- [Task]: Copy, word for word, the opening line of the data and each line after it until the line that contains "Korean soldiers | n.d. |", which is included. Leave the pictures out.

- [Extracted material]:
▼
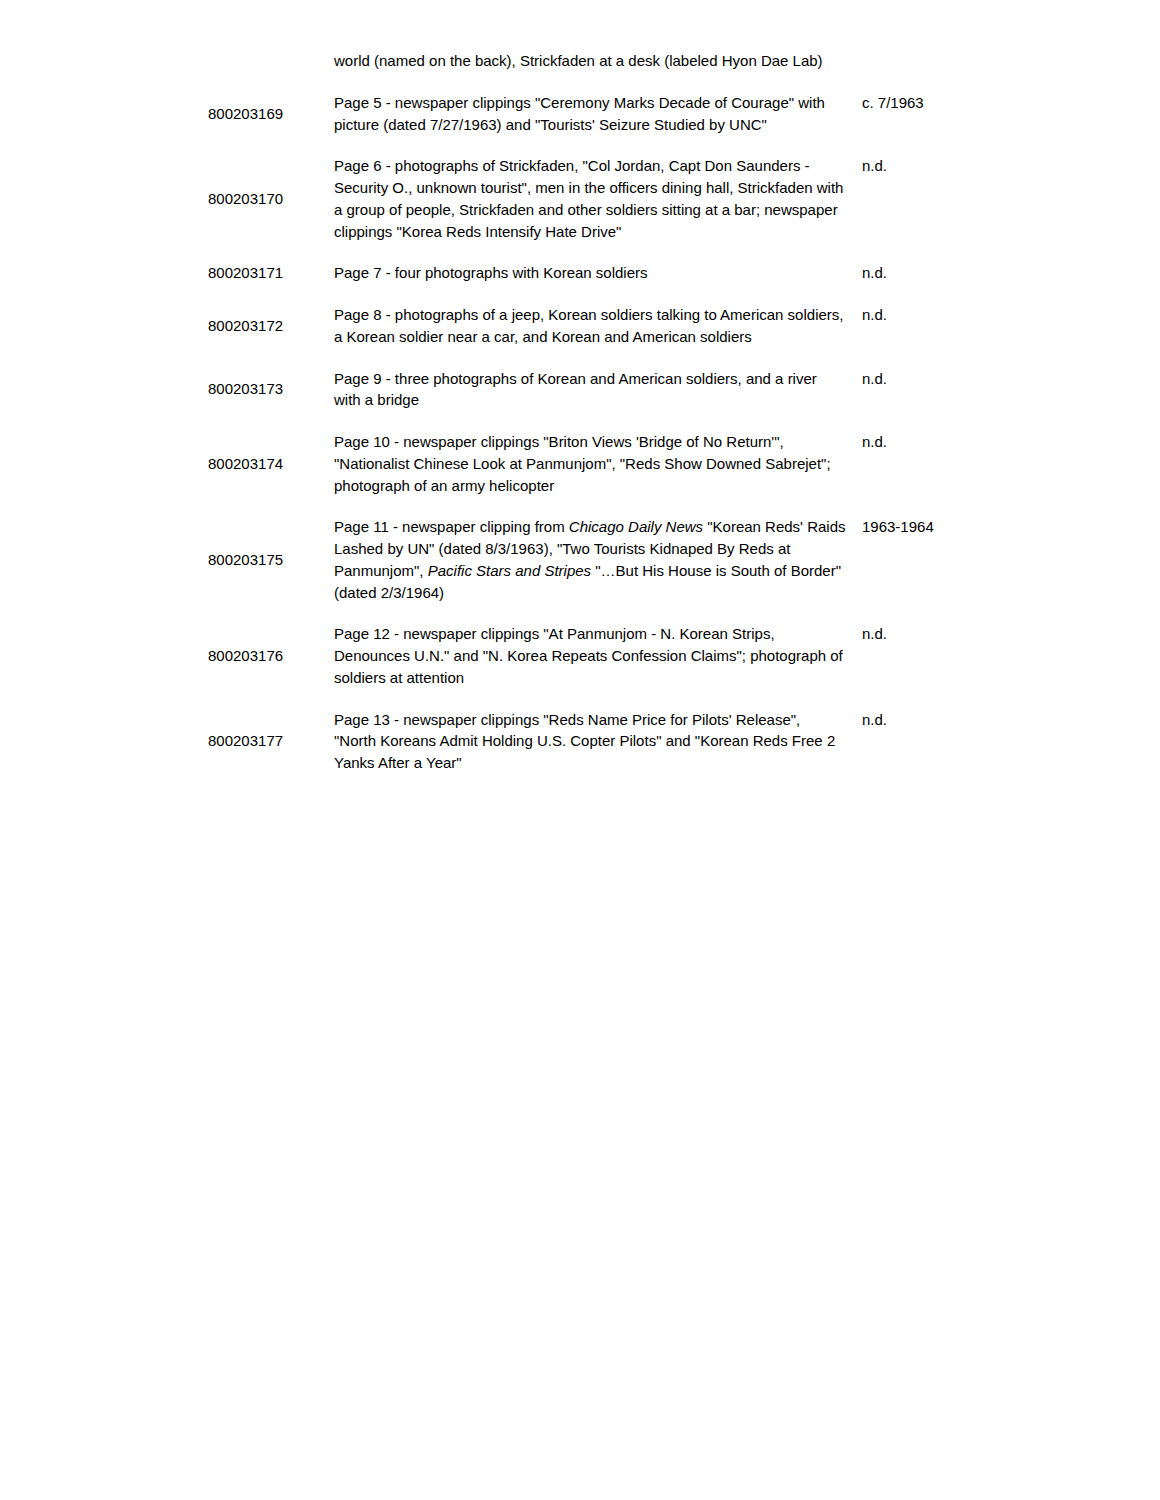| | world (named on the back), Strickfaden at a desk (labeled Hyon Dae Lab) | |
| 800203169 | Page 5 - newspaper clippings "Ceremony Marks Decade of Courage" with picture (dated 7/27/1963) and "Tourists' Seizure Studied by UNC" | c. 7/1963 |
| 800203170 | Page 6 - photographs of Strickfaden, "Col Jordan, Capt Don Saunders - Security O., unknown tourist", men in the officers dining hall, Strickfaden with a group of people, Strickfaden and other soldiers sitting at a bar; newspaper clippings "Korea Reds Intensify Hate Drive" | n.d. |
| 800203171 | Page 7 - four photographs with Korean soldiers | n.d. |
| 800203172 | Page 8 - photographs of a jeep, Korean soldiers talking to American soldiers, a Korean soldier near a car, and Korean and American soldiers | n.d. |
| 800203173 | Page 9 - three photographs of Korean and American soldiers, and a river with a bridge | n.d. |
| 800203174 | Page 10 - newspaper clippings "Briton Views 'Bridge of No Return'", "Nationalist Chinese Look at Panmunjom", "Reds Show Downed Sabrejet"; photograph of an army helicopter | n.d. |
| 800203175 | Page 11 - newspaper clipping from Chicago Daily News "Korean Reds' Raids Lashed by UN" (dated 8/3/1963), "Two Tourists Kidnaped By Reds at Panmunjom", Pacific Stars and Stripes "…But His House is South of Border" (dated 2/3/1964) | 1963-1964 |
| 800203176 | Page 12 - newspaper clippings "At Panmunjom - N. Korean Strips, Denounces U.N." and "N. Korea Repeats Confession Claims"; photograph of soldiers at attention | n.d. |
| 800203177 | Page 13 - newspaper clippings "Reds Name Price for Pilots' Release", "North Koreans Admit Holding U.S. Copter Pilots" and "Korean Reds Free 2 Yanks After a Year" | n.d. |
▲
- [Written answer]:
| | world (named on the back), Strickfaden at a desk (labeled Hyon Dae Lab) | |
| 800203169 | Page 5 - newspaper clippings "Ceremony Marks Decade of Courage" with picture (dated 7/27/1963) and "Tourists' Seizure Studied by UNC" | c. 7/1963 |
| 800203170 | Page 6 - photographs of Strickfaden, "Col Jordan, Capt Don Saunders - Security O., unknown tourist", men in the officers dining hall, Strickfaden with a group of people, Strickfaden and other soldiers sitting at a bar; newspaper clippings "Korea Reds Intensify Hate Drive" | n.d. |
| 800203171 | Page 7 - four photographs with Korean soldiers | n.d. |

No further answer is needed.